How has Southampton been instrumental in developing immunotherapy treatments for cancer patients?
From small beginnings, Southampton is now a recognised national and international leader in the large and expanding field of immunotherapy for cancer. Martin Glennie, Professor of Immunochemistry and Head of the Antibody and Vaccine Group at the University of Southampton, has continued to develop and apply antibody therapeutics. Christian Ottensmeier, Professor of Experimental Medicine at the University, is the major clinical driver of the vaccination approach with many clinical trials across a wide range of cancer. There are multiple teams engaged in investigating the science behind the immune control of cancer and this will increase with our new Centre for Cancer Immunology.
How would you describe the rate of progress in cancer immunotherapy that you’ve actually witnessed?
Not linear. It took time to convince pharmaceutical companies that antibodies were “drugs”. They are not only directly killing cancer cells but have found a new and unanticipated place in therapy by unlocking natural immunity against cancer. Vaccination was even harder and, in the time of “blockbuster drugs”, precision vaccines, which can vary from patient to patient, were resisted for many years. Their time has now come and Southampton is at the forefront of this.
What would you say is your proudest career achievement?
I was delighted to receive the Jean Bernard Lifetime Achievement Award from the European Haematology Association in 2014 and the Rai-Binet medal for research into chronic lymphocytic leukaemia in 2015. In both cases I was the first woman, first non-clinical scientist and first UK citizen to be recognised.
Why did you stay at Southampton?
The University of Southampton has grown to be a leader in the field of cancer immunology research and I have been able to grow alongside this. Southampton is also an optimal size for teams to work together, across the University and its different faculties, as well as across the hospital and the clinical teams.
In addition to the above, staying in Southampton also allowed me to meet the needs of my family and help with the pressures of being a working mother.
What is your current research focus?
Although officially partly retired, I am working with the current teams in Cancer Sciences to try to develop our understanding of a different lymphocytic tumour, follicular lymphoma. We have found some interesting and original features in this tumour which are telling us about how it develops and may reveal new treatment strategies.

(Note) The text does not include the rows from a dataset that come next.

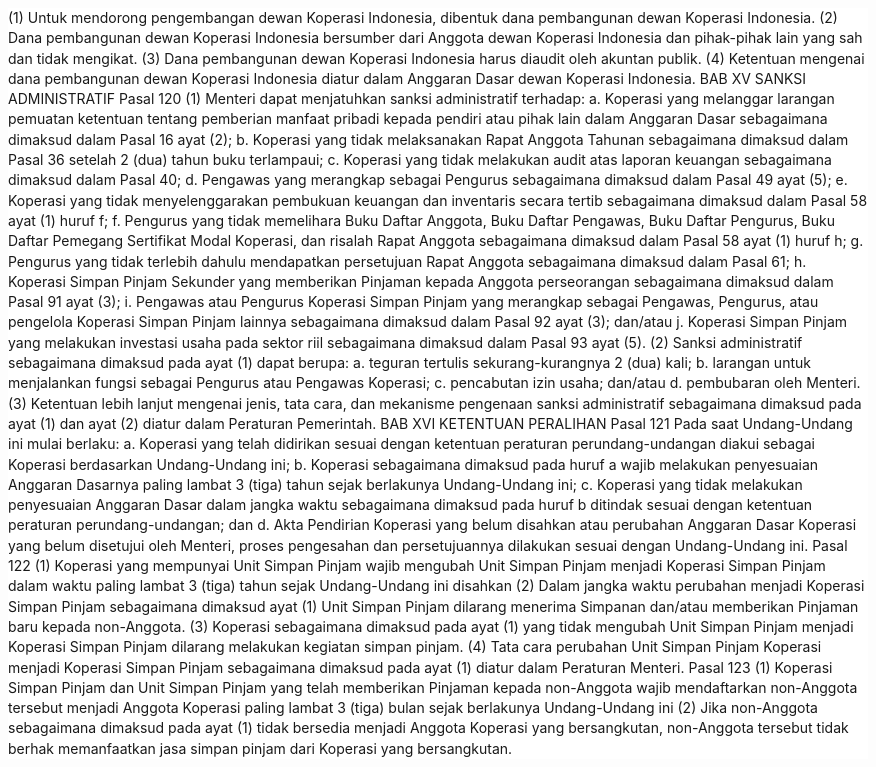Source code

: (1) Untuk mendorong pengembangan dewan Koperasi Indonesia, dibentuk dana pembangunan dewan Koperasi Indonesia.
(2) Dana pembangunan dewan Koperasi Indonesia bersumber dari Anggota dewan Koperasi Indonesia dan pihak-pihak lain yang sah dan tidak mengikat.
(3) Dana pembangunan dewan Koperasi Indonesia harus diaudit oleh akuntan publik.
(4) Ketentuan mengenai dana pembangunan dewan Koperasi Indonesia diatur dalam Anggaran Dasar dewan Koperasi Indonesia.
BAB XV SANKSI ADMINISTRATIF
Pasal 120
(1) Menteri dapat menjatuhkan sanksi administratif terhadap:
a. Koperasi yang melanggar larangan pemuatan ketentuan tentang pemberian manfaat pribadi kepada pendiri atau pihak lain dalam Anggaran Dasar sebagaimana dimaksud dalam Pasal 16 ayat (2);
b. Koperasi yang tidak melaksanakan Rapat Anggota Tahunan sebagaimana dimaksud dalam Pasal 36 setelah 2 (dua) tahun buku terlampaui;
c. Koperasi yang tidak melakukan audit atas laporan keuangan sebagaimana dimaksud dalam Pasal 40;
d. Pengawas yang merangkap sebagai Pengurus sebagaimana dimaksud dalam Pasal 49 ayat (5);
e. Koperasi yang tidak menyelenggarakan pembukuan keuangan dan inventaris secara tertib sebagaimana dimaksud dalam Pasal 58 ayat (1) huruf f;
f. Pengurus yang tidak memelihara Buku Daftar Anggota, Buku Daftar Pengawas, Buku Daftar Pengurus, Buku Daftar Pemegang Sertifikat Modal Koperasi, dan risalah Rapat Anggota sebagaimana dimaksud dalam Pasal 58 ayat (1) huruf h;
g. Pengurus yang tidak terlebih dahulu mendapatkan persetujuan Rapat Anggota sebagaimana dimaksud dalam Pasal 61;
h. Koperasi Simpan Pinjam Sekunder yang memberikan Pinjaman kepada Anggota perseorangan sebagaimana dimaksud dalam Pasal 91 ayat (3);
i. Pengawas atau Pengurus Koperasi Simpan Pinjam yang merangkap sebagai Pengawas, Pengurus, atau pengelola Koperasi Simpan Pinjam lainnya sebagaimana dimaksud dalam Pasal 92 ayat (3); dan/atau
j. Koperasi Simpan Pinjam yang melakukan investasi usaha pada sektor riil sebagaimana dimaksud dalam Pasal 93 ayat (5).
(2) Sanksi administratif sebagaimana dimaksud pada ayat (1) dapat berupa:
a. teguran tertulis sekurang-kurangnya 2 (dua) kali;
b. larangan untuk menjalankan fungsi sebagai Pengurus atau Pengawas Koperasi;
c. pencabutan izin usaha; dan/atau
d. pembubaran oleh Menteri.
(3) Ketentuan lebih lanjut mengenai jenis, tata cara, dan mekanisme pengenaan sanksi administratif sebagaimana dimaksud pada ayat (1) dan ayat (2) diatur dalam Peraturan Pemerintah.
BAB XVI KETENTUAN PERALIHAN
Pasal 121
Pada saat Undang-Undang ini mulai berlaku:
a. Koperasi yang telah didirikan sesuai dengan ketentuan peraturan perundang-undangan diakui sebagai Koperasi berdasarkan Undang-Undang ini;
b. Koperasi sebagaimana dimaksud pada huruf a wajib melakukan penyesuaian Anggaran Dasarnya paling lambat 3 (tiga) tahun sejak berlakunya Undang-Undang ini;
c. Koperasi yang tidak melakukan penyesuaian Anggaran Dasar dalam jangka waktu sebagaimana dimaksud pada huruf b ditindak sesuai dengan ketentuan peraturan perundang-undangan; dan
d. Akta Pendirian Koperasi yang belum disahkan atau perubahan Anggaran Dasar Koperasi yang belum disetujui oleh Menteri, proses pengesahan dan persetujuannya dilakukan sesuai dengan Undang-Undang ini.
Pasal 122
(1) Koperasi yang mempunyai Unit Simpan Pinjam wajib mengubah Unit Simpan Pinjam menjadi Koperasi Simpan Pinjam dalam waktu paling lambat 3 (tiga) tahun sejak Undang-Undang ini disahkan (2) Dalam jangka waktu perubahan menjadi Koperasi Simpan Pinjam sebagaimana dimaksud ayat (1) Unit Simpan Pinjam dilarang menerima Simpanan dan/atau memberikan Pinjaman baru kepada non-Anggota.
(3) Koperasi sebagaimana dimaksud pada ayat (1) yang tidak mengubah Unit Simpan Pinjam menjadi Koperasi Simpan Pinjam dilarang melakukan kegiatan simpan pinjam.
(4) Tata cara perubahan Unit Simpan Pinjam Koperasi menjadi Koperasi Simpan Pinjam sebagaimana dimaksud pada ayat (1) diatur dalam Peraturan Menteri.
Pasal 123
(1) Koperasi Simpan Pinjam dan Unit Simpan Pinjam yang telah memberikan Pinjaman kepada non-Anggota wajib mendaftarkan non-Anggota tersebut menjadi Anggota Koperasi paling lambat 3 (tiga) bulan sejak berlakunya Undang-Undang ini (2) Jika non-Anggota sebagaimana dimaksud pada ayat (1) tidak bersedia menjadi Anggota Koperasi yang bersangkutan, non-Anggota tersebut tidak berhak memanfaatkan jasa simpan pinjam dari Koperasi yang bersangkutan.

“The link between the laboratory and clinic has always been a challenge but at Southampton it operates extremely well.”
What role do you see the new Centre as having in the development of effective cancer treatments?
Establishing the Centre for Cancer Immunology in Southampton shows great foresight, since manipulating the immune system against cancer has moved into the clinic with very exciting results. Much remains to be done to understand and optimise the pathways involved and the new Centre will include not only our own highly skilled staff but also additional experts who will bring several new technologies essential for the next stages of investigation.
What excites you most about the future of cancer immunotherapy?
There have been innovative discoveries in Southampton which have led to many successful clinical applications, recognised by the international community. Now we have a larger group of clinicians, clinician/scientists and basic scientists working together, with access to new technological developments, progress is accelerating. The goal is to use the powerful immune system to control cancer and this should achieve targeted, more tolerable and cost-effective treatments for cancer and ultimately save more lives.
“With the new Centre, our progress will accelerate much more rapidly and will result in many more patient treatments.”